## What this task involves:
Please repeat every record below exactly as written, but leave out the pictures.

(Saved entries)
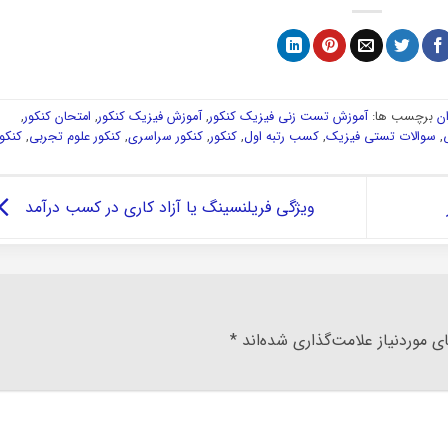
ن
برچسب ها:
آموزش تست زنی فیزیک کنکور
,
آموزش فیزیک کنکور
,
امتحان کنکور
,
,
سوالات تستی فیزیک
,
کسب رتبه اول
,
کنکور
,
کنکور سراسری
,
کنکور علوم تجربی
,
کنکور
ویژگی فریلنسینگ یا آزاد کاری در کسب درآمد
 موردنیاز علامت‌گذاری شده‌اند
*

## Response area:
ن
برچسب ها:
آموزش تست زنی فیزیک کنکور
,
آموزش فیزیک کنکور
,
امتحان کنکور
,
,
سوالات تستی فیزیک
,
کسب رتبه اول
,
کنکور
,
کنکور سراسری
,
کنکور علوم تجربی
,
کنکور
ویژگی فریلنسینگ یا آزاد کاری در کسب درآمد
 موردنیاز علامت‌گذاری شده‌اند
*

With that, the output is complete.